Just like rustproofing and many other endeavors, it’s better to give it forethought and install it during manufacturing than treating it as an afterthought and trying to add it later.
For instance, besides diligently evaluating what type and how much cybersecurity is needed, Idaho National Laboratory (INL) advocates using Cyber-Informed Engineering (CIE) to design cybersecurity into equipment, process applications and networks early in their lifecycles. Similar to process safety for physical risks, CIE uses design skills, physics and think-like-an-adversary practices to engineer out security risks, and emphasizes the partnership needed for designers and engineers to work with cybersecurity professionals to determine possible and worst-case consequences possible from cyber-attacks and related failures.
“CIE started as a philosophy inspired by Mike Assante at INL with a series of research projects in conjunction with the U.S. Dept. of Energy (DoE) to test systems and find and solve vulnerabilities through engineering approaches as opposed to just applying patches,” says Virginia “Ginger” Wright, energy cyber-portfolio manager at INL’s Cybercore Integration Center. “It shifts the focus from seeking a completely vulnerability-free system to understanding that any digital system can fail or be subverted, and that cyber hygiene can’t mitigate all threats. This allows practitioners to concentrate on engineering out as many weaknesses as possible, early in the systems engineering lifecycle.”
CIE manifests as CCE
Wright reports that maturation of CIE is guided by the DOE National CIE Strategy, released this summer. The five pillars of the strategy drive INL’s research and development of the body of knowledge around how CIE can be best applied in different organizations, and determining where mitigations can be applied. INL is taking its CIE strategy to engineering schools to incorporate fundamental cybersecurity education that most don’t receive in their engineering curriculums. In fact, INL has already been working with Auburn and the University of Texas, San Antonio, to incorporate CIE in their programs.
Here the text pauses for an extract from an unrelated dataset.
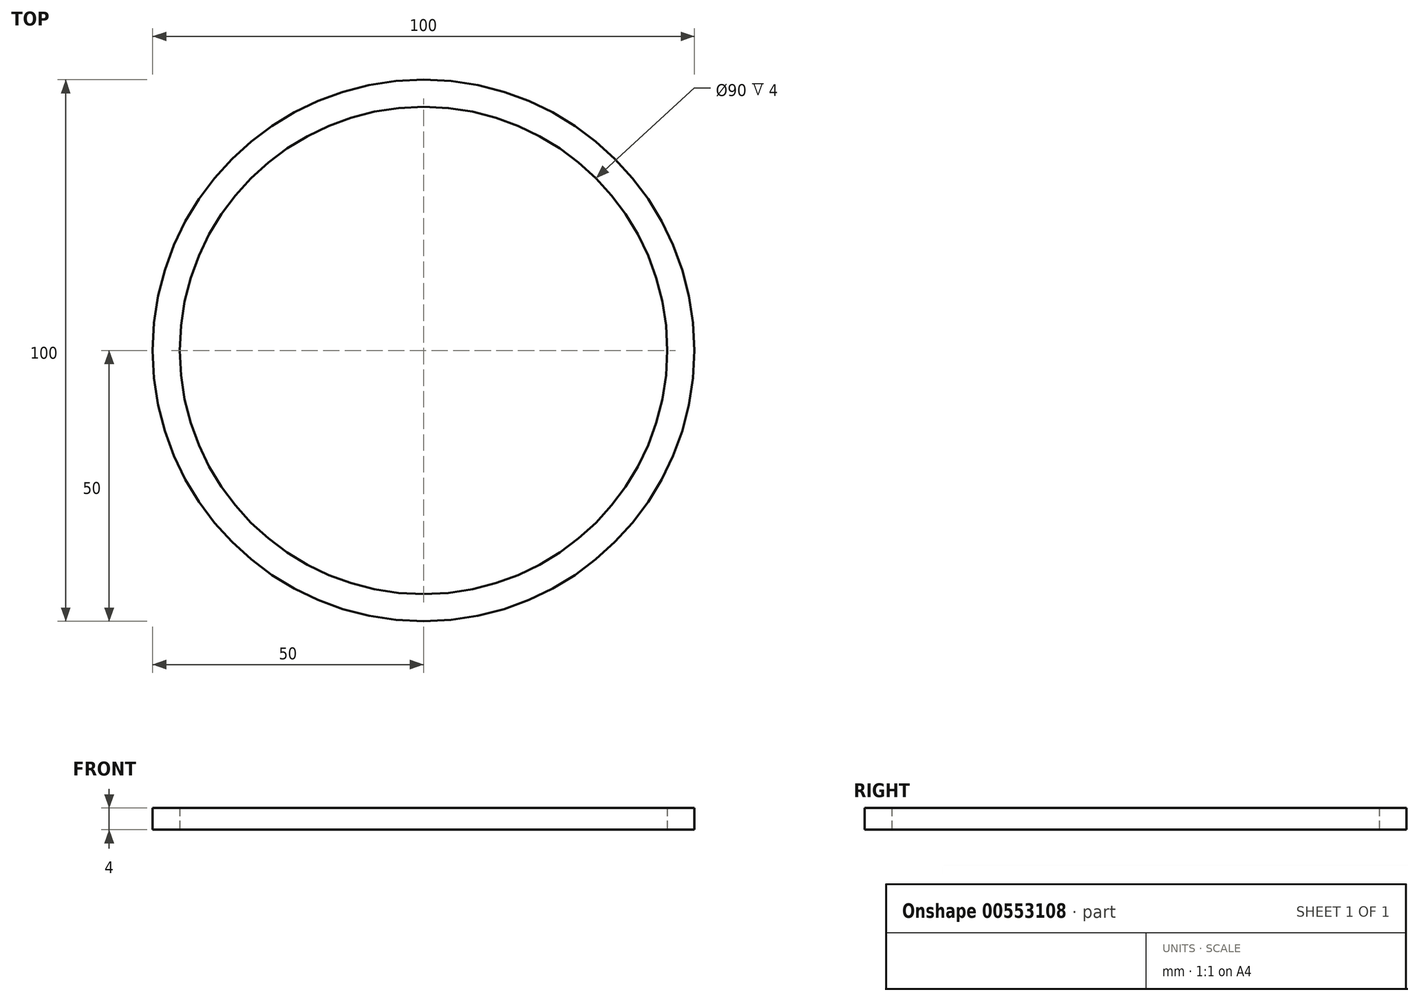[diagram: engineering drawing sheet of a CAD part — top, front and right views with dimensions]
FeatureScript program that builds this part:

“INL’s patented Consequence-driven Cyber-Informed Engineering (CCE) methodology is the first operationalization of CIE principles to go into widespread use,” explained Sam Chanoski, a technical relationship manager with INL’s Cybercore Integration Center. INL conducts training and engagements for CCE customers, and licenses CCE to selected practitioners. For example, water engineering firm West Yost recently became the first organization to license the CCE methodology, which will allow it to help U.S. water utilities protect their operations from cyber-threats.
Likewise, starting in 2023, INL will launch a “community of practice” to educate users about CIE, and develop cybersecurity mitigations for their applications and facilities. Its first product will likely be an implementation guide to walk engineers through the process of developing a cybersecurity program for applying CIE principles to their work, including guidance on who needs to participate and what data is needed, identifying security considerations early in the engineering lifecycle, mitigating risks, deciding how to handle risks that can’t be mitigated, and tracking and trending progress for continuous improvement.